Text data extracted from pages

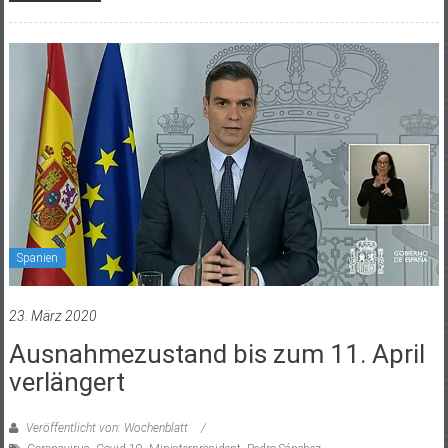
Spanien
23. März 2020
Ausnahmezustand bis zum 11. April
verlängert
Veröffentlicht von: Wochenblatt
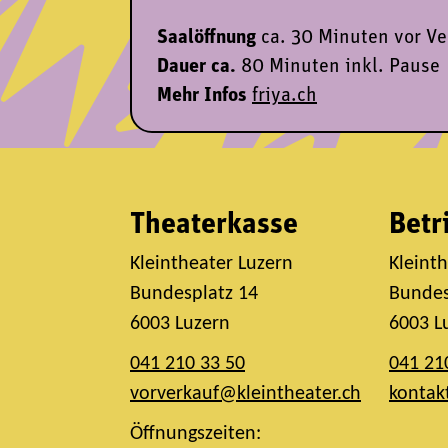
Saalöffnung
ca. 30 Minuten vor V
Dauer ca.
80 Minuten inkl. Pause
Mehr Infos
friya.ch
Theaterkasse
Betr
Kleintheater Luzern
Kleint
Bundesplatz 14
Bundes
6003 Luzern
6003 L
041 210 33 50
041 21
vorverkauf@kleintheater.ch
kontak
Öffnungszeiten:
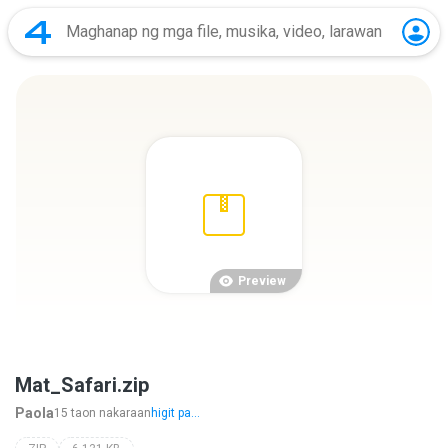
Preview
Mat_Safari.zip
Paola
15 taon nakaraan
higit pa...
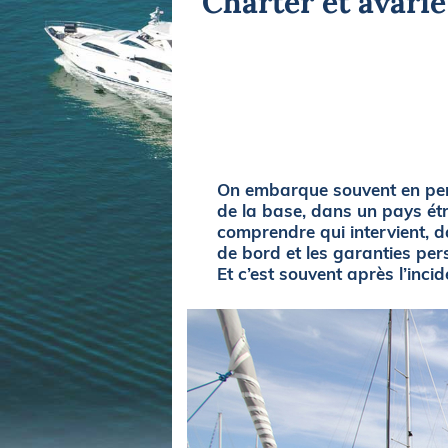
Charter et avari
Equipements
LO
Salons
Pê
Economie
Pl
Yachting
Gl
On embarque souvent en pens
de la base, dans un pays étra
comprendre qui intervient, da
de bord et les garanties perso
Et c’est souvent après l’inci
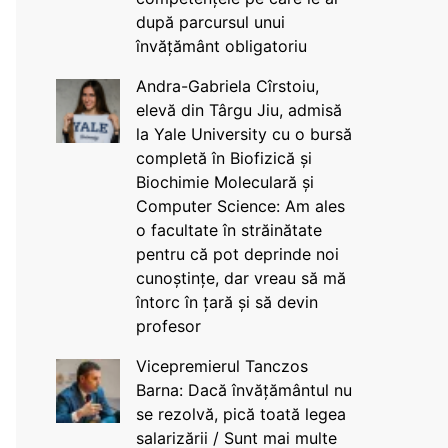
după parcursul unui
învățământ obligatoriu
Andra-Gabriela Cîrstoiu,
elevă din Târgu Jiu, admisă
la Yale University cu o bursă
completă în Biofizică și
Biochimie Moleculară și
Computer Science: Am ales
o facultate în străinătate
pentru că pot deprinde noi
cunoștințe, dar vreau să mă
întorc în țară și să devin
profesor
Vicepremierul Tanczos
Barna: Dacă învățământul nu
se rezolvă, pică toată legea
salarizării / Sunt mai multe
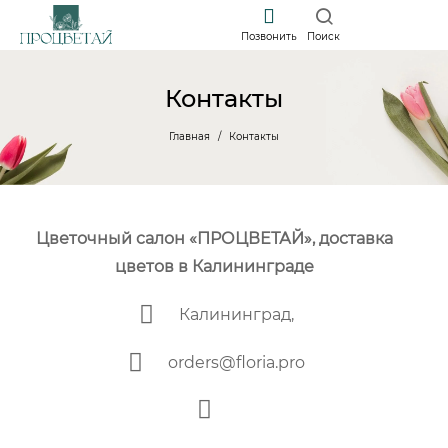
Позвонить
Поиск
Контакты
Главная
Контакты
Цветочный cалон «ПРОЦВЕТАЙ», доставка
цветов в Калининграде
Калининград,
orders@floria.pro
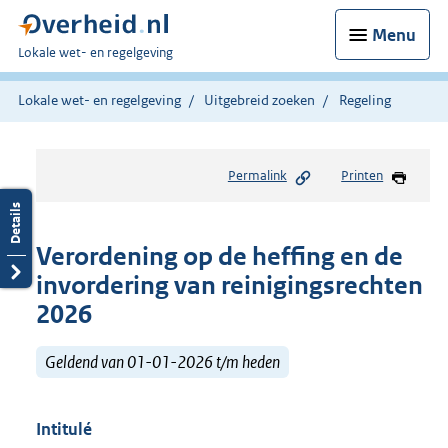
Menu
U
Lokale wet- en regelgeving
bent
hier:
Lokale wet- en regelgeving
Uitgebreid zoeken
Regeling
Permalink
Printen
Verordening op de heffing en de
invordering van reinigingsrechten
2026
Geldend van 01-01-2026 t/m heden
Intitulé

▶ [Work request]: Count how many lines in the records above contain the word "Minuten", and reply with only that number.

▶ [Task solution]: 2